── Available data
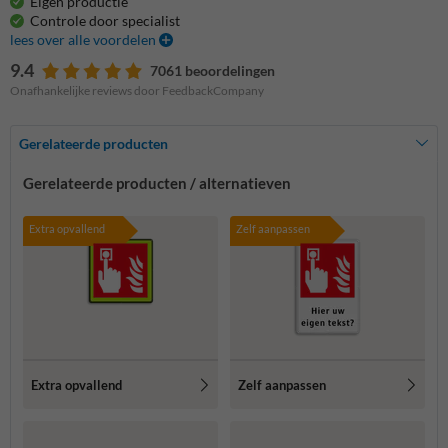
Eigen productie
Controle door specialist
lees over alle voordelen
9.4
7061 beoordelingen
Onafhankelijke reviews door FeedbackCompany
Gerelateerde producten
Gerelateerde producten / alternatieven
Extra opvallend
Zelf aanpassen
Extra opvallend
Zelf aanpassen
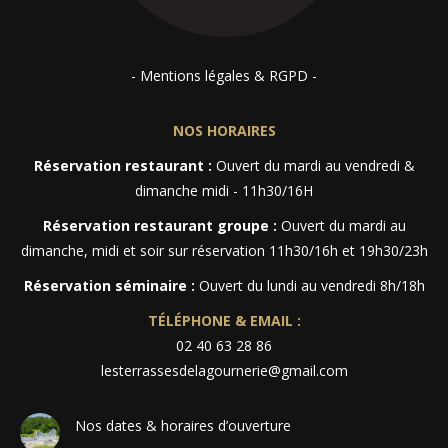
- Mentions légales & RGPD -
NOS HORAIRES
Réservation restaurant :
Ouvert du mardi au vendredi &
dimanche midi - 11h30/16H
Réservation restaurant groupe :
Ouvert du mardi au
dimanche, midi et soir sur réservation 11h30/16h et 19h30/23h
Réservation séminaire :
Ouvert du lundi au vendredi 8h/18h
TÉLÉPHONE & EMAIL :
02 40 63 28 86
lesterrassesdelagournerie@gmail.com
Nos dates & horaires d’ouverture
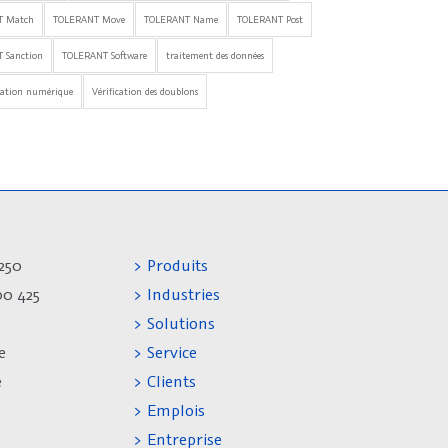
T Match
TOLERANT Move
TOLERANT Name
TOLERANT Post
 Sanction
TOLERANT Software
traitement des données
mation numérique
Vérification des doublons
250
> Produits
00 425
> Industries
> Solutions
e
> Service
e
> Clients
> Emplois
> Entreprise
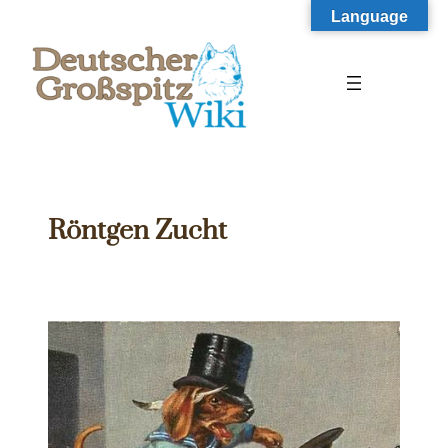
Zum
Language
Inhalt
springen
Röntgen Zucht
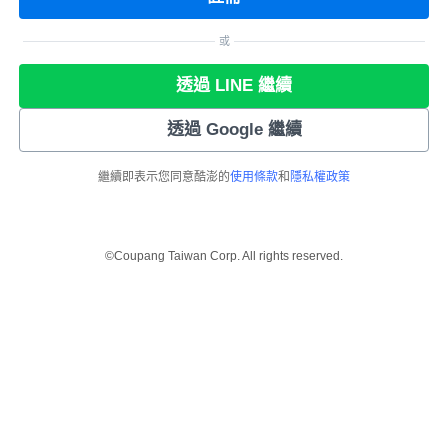
或
透過 LINE 繼續
透過 Google 繼續
繼續即表示您同意酷澎的
使用條款
和
隱私權政策
©Coupang Taiwan Corp. All rights reserved.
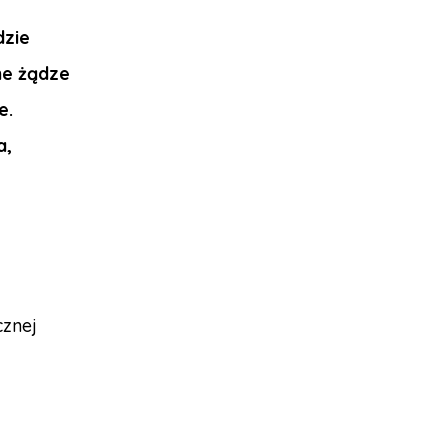
dzie
nne żądze
e.
a,
cznej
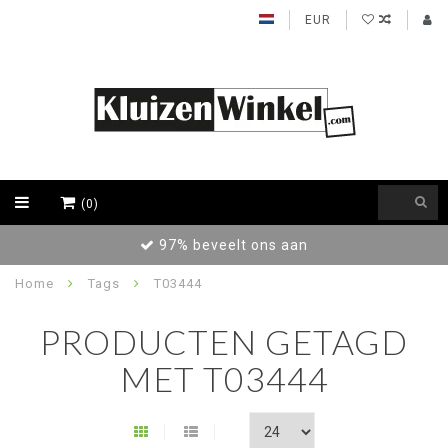
EUR
(0)
t ons aan
Achteraf betalen / Fac
Home
Tags
T03444
PRODUCTEN GETAGD
MET T03444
────
What you are asked to do: Retype the data above exactly; pictures are not part of the copy.

Result of this task:
Eigen productie
Controle door specialist
lees over alle voordelen
9.4
7061 beoordelingen
Onafhankelijke reviews door FeedbackCompany
Gerelateerde producten
Gerelateerde producten / alternatieven
Extra opvallend
Zelf aanpassen
Extra opvallend
Zelf aanpassen
- Mentions légales & RGPD -
NOS HORAIRES
Réservation restaurant :
Ouvert du mardi au vendredi &
dimanche midi - 11h30/16H
Réservation restaurant groupe :
Ouvert du mardi au
dimanche, midi et soir sur réservation 11h30/16h et 19h30/23h
Réservation séminaire :
Ouvert du lundi au vendredi 8h/18h
TÉLÉPHONE & EMAIL :
02 40 63 28 86
lesterrassesdelagournerie@gmail.com
Nos dates & horaires d’ouverture
T Match
TOLERANT Move
TOLERANT Name
TOLERANT Post
 Sanction
TOLERANT Software
traitement des données
mation numérique
Vérification des doublons
250
> Produits
00 425
> Industries
> Solutions
e
> Service
e
> Clients
> Emplois
> Entreprise
Zum
Language
Inhalt
springen
Röntgen Zucht
或
透過 LINE 繼續
透過 Google 繼續
繼續即表示您同意酷澎的
使用條款
和
隱私權政策
©Coupang Taiwan Corp. All rights reserved.
dzie
nne żądze
e.
a,
cznej
EUR
(0)
t ons aan
Achteraf betalen / Fac
Home
Tags
T03444
PRODUCTEN GETAGD
MET T03444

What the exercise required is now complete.